◆ **ACTIVITY**:
Apart from the images, the entire listing below must be restated word for word.

◆ **DATASET CONTENT**:

= = = = = = =

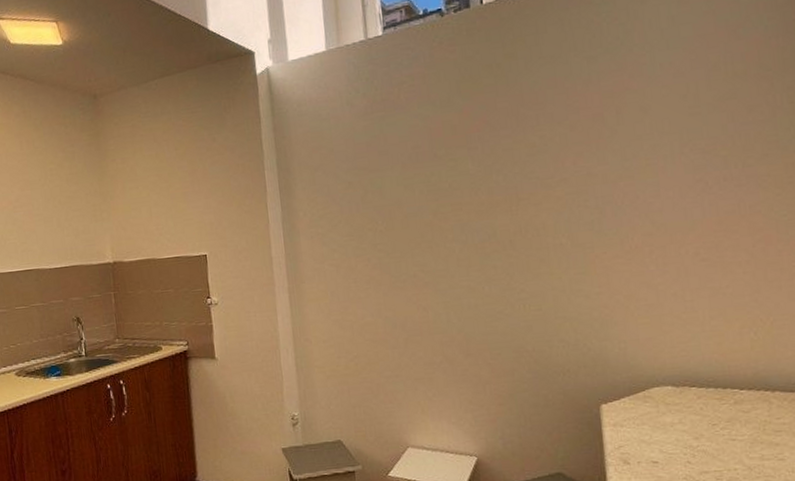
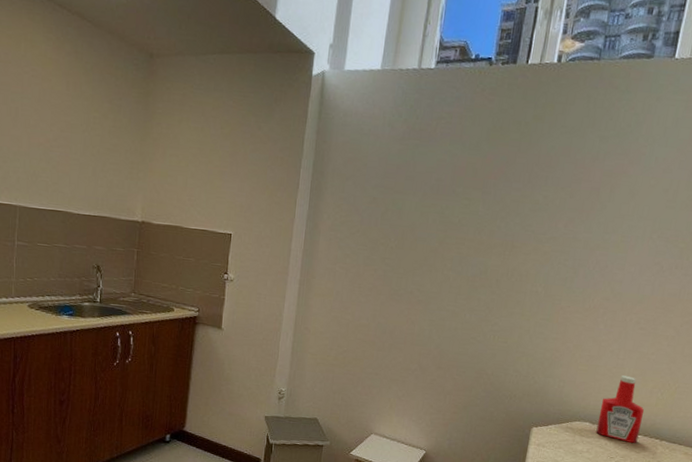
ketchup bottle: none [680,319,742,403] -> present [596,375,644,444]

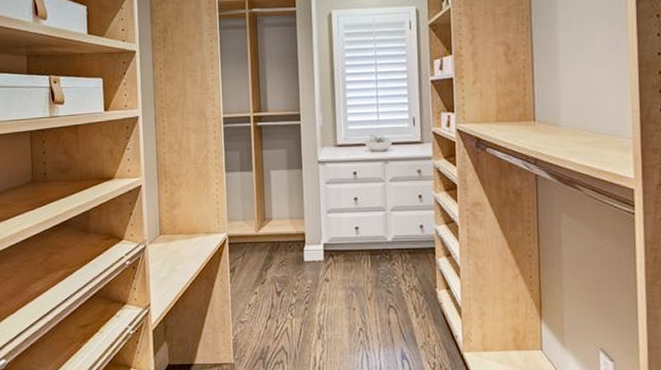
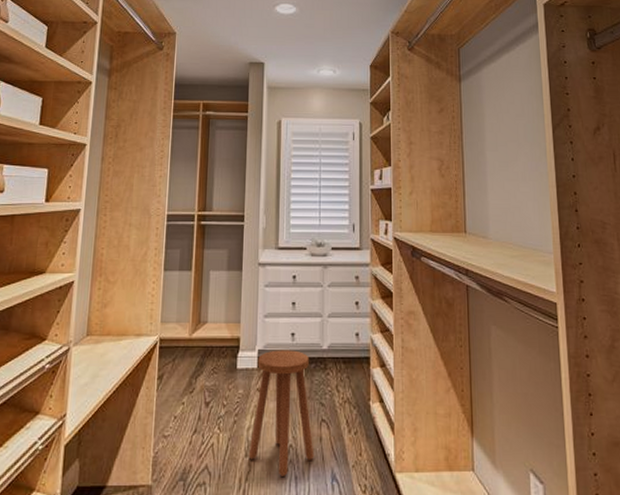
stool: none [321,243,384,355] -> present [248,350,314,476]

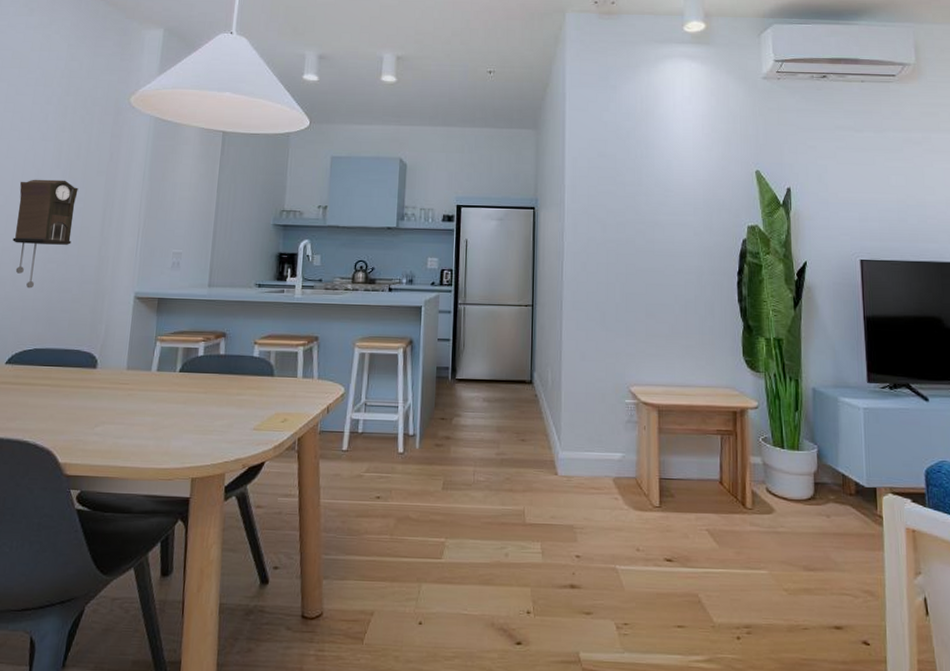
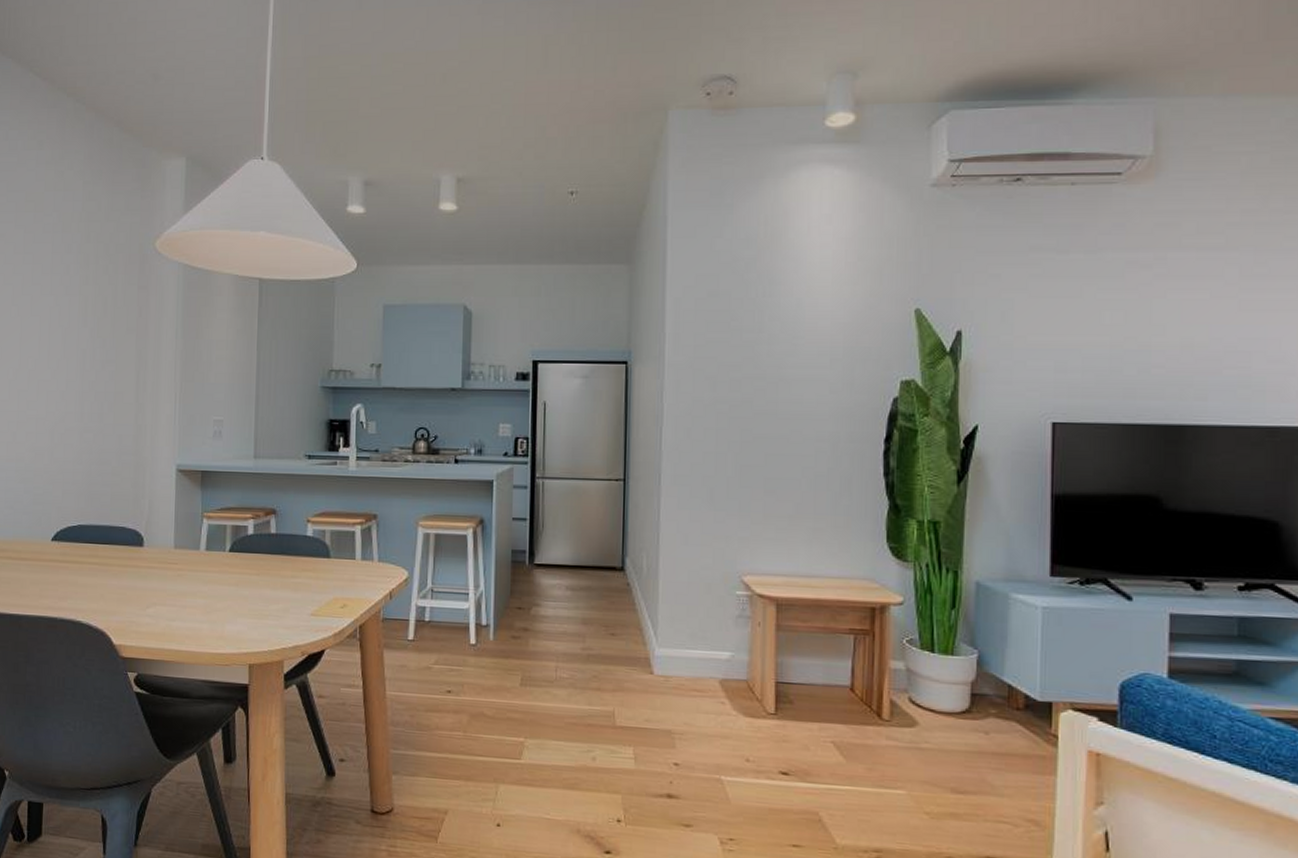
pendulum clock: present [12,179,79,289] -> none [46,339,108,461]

= = = = = = =

◆ **ANSWER BOX**:
ketchup bottle: none [680,319,742,403] -> present [596,375,644,444]

stool: none [321,243,384,355] -> present [248,350,314,476]

pendulum clock: present [12,179,79,289] -> none [46,339,108,461]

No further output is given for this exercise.